Given passage
“PEACE HAVING BEEN achieved outside, war began again inside,” Machiavelli observes. As if this were some logical necessity. People were still fighting over the catasto
, the wealth tax. Discrimination! the merchants raged. Our books are being checked by government inspectors who actually work for rival companies. As always, their strategy was to have the new tax so brutally and extensively enforced that its enemies would multiply. You’ll have to register all the property in all the outlying territories too, they insisted. Some of it is owned by Florentines. You’ll have to register every loom, every mill.There were those in the government who felt that extending the tax was not a bad idea. The Florentines had a flair for bureaucracy, which is why we now have so many records of the city’s history. So the process of bringing all the outlying towns into the tax register began. In protest, an eighteen-man delegation arrived from the small subject town of Volterra. We can’t pay, they complain. They are arrested. On release, one of the men returns to Volterra and starts a rebellion. Niccolò Fortebraccio, a now out-of-work condottiere
, is engaged to go and sort things out. Before he and his mercenaries arrive, the Volterrans have already rebelled against the rebels and the town is in Florentine hands again. But Fortebraccio doesn’t want to be unemployed. In November 1429, he marches into the territory of Lucca northwest of Florence and, acting on his own initiative, captures a couple of small citadels. Suddenly, the Florentines are unanimous in deciding that the capture of Lucca is absolutely indispensable. Wealthy Lucca will be their compensation for the disasters of the previous seven years. As always when there is a war, the city forms a ten-man committee to decide military strategy, the so-called Ten of War. Now undisputed head of the Medici clan, Cosimo is on it.A cloud of ambiguity hangs over these crucial years that bring Cosimo to power. But then a cloud hangs over everything to do with him: the bank, his patronage of the arts, his relationship with slaves, his foreign policy. When Rinaldo degli Albizzi proposed that the other patrician families get rid of him, the now-decrepit Uzzano is reported by Machiavelli to have pointed out how difficult this would be: “The deeds of Cosimo that make us suspect him are these: he helps everyone with his money, and not only private individuals, but the state, and not only Florentines, but the condottieri;
he favors this or that citizen who has need of the magistrates; by the good will that he has in the generality of people he pulls this or that friend to higher ranks of honor.”Did Uzzano really say these words? Commissioned to write the Florentine Histories
for a later Medici and a grand duke at that, Machiavelli admitted in a letter to a friend that he couldn’t honestly say “by what means and tricks one [Cosimo] arrives at so great a height.” Hence: “That which I don’t want to say myself, as coming from me, I will make his [Cosimo’s] adversaries say.” And he makes Uzzano conclude: “So we will have to allege as the causes for driving him out that he is merciful, helpful, liberal, and loved by everyone.” In a cash-starved town, Cosimo had for some years now been using his wealth to gather political consensus. To what end?“It is hard for the rich to live in Florence, unless they rule the state.” Such would be the comment of Lorenzo il Magnifico
, Cosimo’s grandson. And the implication was, if you don’t control the state, the state will ruin you. You will become the object of punitive taxation deliberately aimed at confiscating your fortune. But was this just an excuse? Would it have been possible for the Medici to run a spectacularly profitable bank and to stay out of government? In Rome or Milan, perhaps it would. One can become only so powerful in the shadow of a despot. Insist on a loan repayment from a prince and he arrests you. A pope excommunicates you. Even in republican Venice, the doge was elected for life and that was that. You couldn’t take his place, so you could hardly be feared either.

Activity
Condense the passage's paragraph that begins "There were those in the government" into a bulleted list that keeps its main facts.

(Extracted records)
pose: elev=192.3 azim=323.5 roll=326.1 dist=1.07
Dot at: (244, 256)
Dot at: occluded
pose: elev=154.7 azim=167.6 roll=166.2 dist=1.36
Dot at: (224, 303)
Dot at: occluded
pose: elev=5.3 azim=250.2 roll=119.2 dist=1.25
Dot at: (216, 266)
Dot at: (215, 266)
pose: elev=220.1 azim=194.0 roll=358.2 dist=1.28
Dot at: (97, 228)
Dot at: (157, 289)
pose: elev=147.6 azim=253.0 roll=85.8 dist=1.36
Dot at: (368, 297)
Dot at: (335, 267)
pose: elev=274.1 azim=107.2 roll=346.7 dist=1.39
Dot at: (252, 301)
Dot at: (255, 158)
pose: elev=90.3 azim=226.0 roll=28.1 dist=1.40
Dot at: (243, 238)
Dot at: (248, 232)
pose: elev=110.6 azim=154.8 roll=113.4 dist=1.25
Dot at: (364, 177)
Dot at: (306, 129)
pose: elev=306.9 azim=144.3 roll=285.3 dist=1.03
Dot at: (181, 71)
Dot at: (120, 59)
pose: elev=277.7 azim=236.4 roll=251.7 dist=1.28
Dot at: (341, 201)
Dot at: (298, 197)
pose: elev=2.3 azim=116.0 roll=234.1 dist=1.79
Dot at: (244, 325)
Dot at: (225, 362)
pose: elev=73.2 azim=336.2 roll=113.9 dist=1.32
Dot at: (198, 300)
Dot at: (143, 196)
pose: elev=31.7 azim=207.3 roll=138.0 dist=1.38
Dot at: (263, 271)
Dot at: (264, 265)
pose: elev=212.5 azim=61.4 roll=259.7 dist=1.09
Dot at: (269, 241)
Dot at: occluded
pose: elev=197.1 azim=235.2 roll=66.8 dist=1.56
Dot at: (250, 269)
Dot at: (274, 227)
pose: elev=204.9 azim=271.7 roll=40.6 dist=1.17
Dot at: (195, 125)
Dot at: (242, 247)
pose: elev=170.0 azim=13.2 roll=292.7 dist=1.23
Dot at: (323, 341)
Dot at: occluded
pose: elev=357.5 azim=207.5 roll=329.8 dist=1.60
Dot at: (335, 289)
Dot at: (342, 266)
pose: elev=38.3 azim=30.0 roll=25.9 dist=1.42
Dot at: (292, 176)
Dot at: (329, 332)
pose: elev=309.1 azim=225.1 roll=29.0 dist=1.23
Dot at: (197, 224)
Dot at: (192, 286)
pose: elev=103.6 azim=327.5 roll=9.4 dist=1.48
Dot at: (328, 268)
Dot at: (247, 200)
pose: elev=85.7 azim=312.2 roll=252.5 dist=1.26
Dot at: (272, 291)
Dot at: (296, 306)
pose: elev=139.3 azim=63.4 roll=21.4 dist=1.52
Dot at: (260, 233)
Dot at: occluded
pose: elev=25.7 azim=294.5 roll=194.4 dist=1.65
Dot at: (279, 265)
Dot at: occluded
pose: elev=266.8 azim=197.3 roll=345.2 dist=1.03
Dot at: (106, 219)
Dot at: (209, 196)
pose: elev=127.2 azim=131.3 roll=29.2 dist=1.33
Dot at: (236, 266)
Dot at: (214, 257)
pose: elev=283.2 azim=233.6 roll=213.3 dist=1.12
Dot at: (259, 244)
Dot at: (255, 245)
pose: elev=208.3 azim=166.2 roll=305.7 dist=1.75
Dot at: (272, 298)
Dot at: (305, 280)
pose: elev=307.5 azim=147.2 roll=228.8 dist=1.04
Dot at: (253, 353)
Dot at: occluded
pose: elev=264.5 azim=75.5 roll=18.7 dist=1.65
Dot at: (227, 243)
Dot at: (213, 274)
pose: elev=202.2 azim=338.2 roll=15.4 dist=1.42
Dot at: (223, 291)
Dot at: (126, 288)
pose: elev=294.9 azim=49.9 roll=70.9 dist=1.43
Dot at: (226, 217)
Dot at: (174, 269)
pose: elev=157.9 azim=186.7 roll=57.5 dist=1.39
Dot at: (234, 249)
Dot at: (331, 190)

Written answer
- Some in the government supported extending the tax, and the registration of all outlying towns began.
- The Florentines' flair for bureaucracy is why so many records of the city's history survive.
- An eighteen-man delegation from Volterra came to protest that they couldn't pay, and they were arrested.
- After his release, one of them returned to Volterra and started a rebellion.
- Niccolò Fortebraccio, an out-of-work condottiere, was hired to deal with it. Before he arrived, the Volterrans had rebelled against the rebels, and the town was back in Florentine hands.
- Unwilling to be unemployed, Fortebraccio marched into Lucca's territory in November 1429 on his own initiative and captured a couple of small citadels.
- The Florentines then agreed unanimously that taking wealthy Lucca was indispensable, as compensation for the previous seven years' disasters.
- The city formed its ten-man war committee, the Ten of War. Cosimo, now undisputed head of the Medici clan, was on it.